To be a landscape painter is to be a perverse individual.

Painting is a visceral experience, one loaded with subtle information. Only Cezanne could get away with a system.

There are many prejudices about art, and first among them is that it is a skill and that there are definite rules.

Chaos in nature is immediately challenging and forces a good artist to impose some type of order on his or her perception of a site.

It is through color changes that we go forward... all decisions come about as the picture is made and in response to painterly demands. The descriptive and anecdotal come second.

I want the people looking at my work to feel a sense of all the possibilities of painting, and, through that, in life as a whole. When that happens, I feel I've accomplished something useful.

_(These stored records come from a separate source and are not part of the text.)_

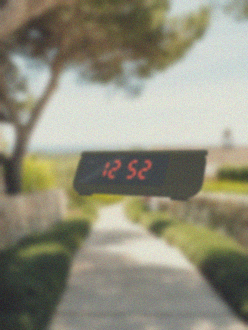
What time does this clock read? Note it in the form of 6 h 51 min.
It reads 12 h 52 min
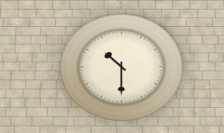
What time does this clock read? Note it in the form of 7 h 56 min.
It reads 10 h 30 min
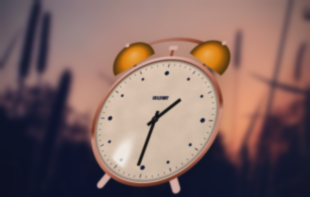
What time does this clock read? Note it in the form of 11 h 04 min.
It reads 1 h 31 min
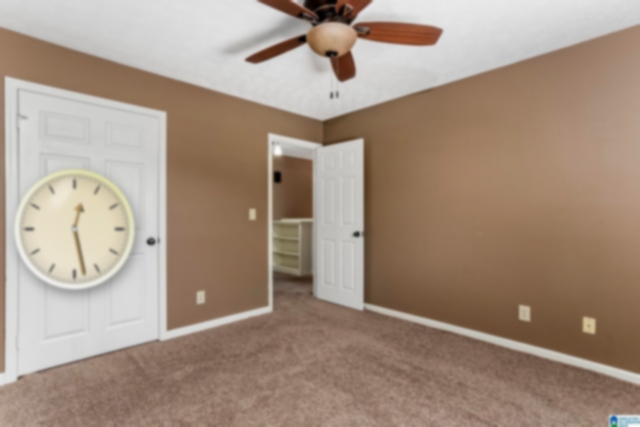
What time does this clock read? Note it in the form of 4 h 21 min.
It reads 12 h 28 min
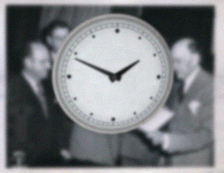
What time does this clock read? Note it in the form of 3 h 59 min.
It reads 1 h 49 min
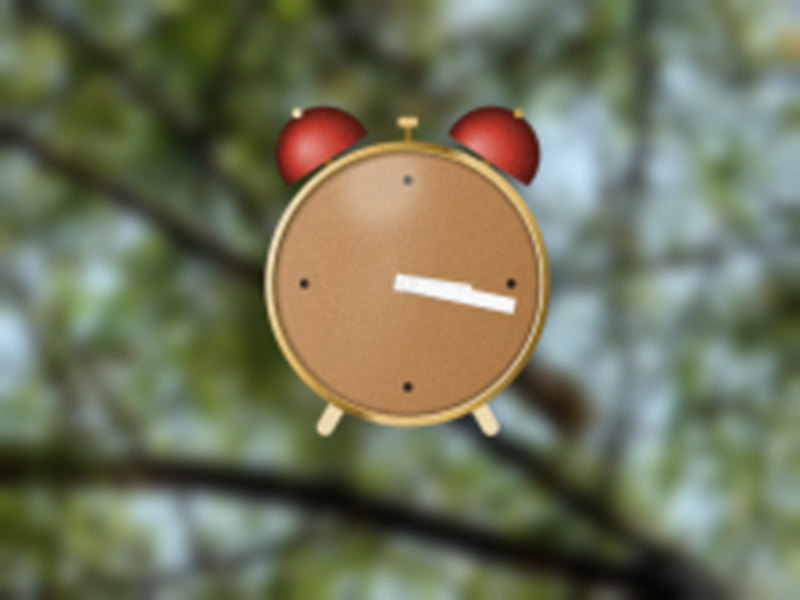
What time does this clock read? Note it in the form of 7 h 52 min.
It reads 3 h 17 min
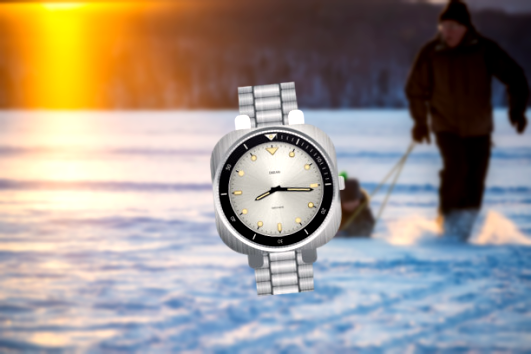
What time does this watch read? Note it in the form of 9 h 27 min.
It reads 8 h 16 min
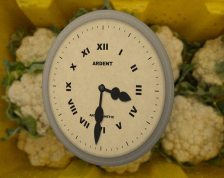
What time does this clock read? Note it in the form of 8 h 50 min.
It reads 3 h 31 min
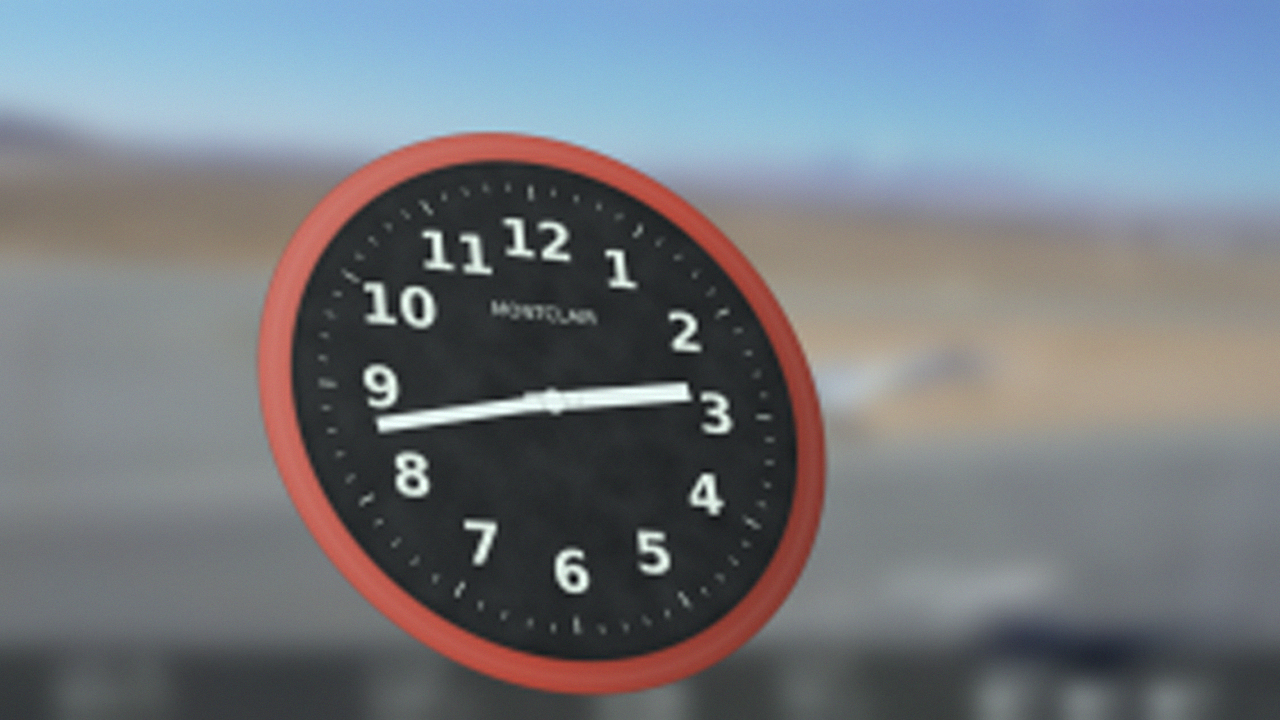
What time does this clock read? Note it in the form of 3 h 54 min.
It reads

The artist's alertness to the coloristic demands of each picture, the ability to respond to the picture's needs, to feed the color until its appetite is satiated; these are the true measures of a colorist's talent.

People mistakenly think that art is about nature, or about an artists feelings about nature. It is instead a path of enlightenment and pleasure, one of many paths, where nature and the artists feelings are merely raw material.

I like being old, even if the names I hear are more and more unfamiliar. Maybe, to paraphrase Goethe who said that, "Youth is wasted on the young," we should add that "Age can be wasted on the aged," unless one's capacity to wonder increases.

I'm always trying to get to a danger point in color, where color either becomes too sweet or it becomes too harsh, it becomes too noisy or too quiet, and at that point I still want the picture to be strong, forceful, and the carrier of everything that a painting has to have: contrast, drama, austerity.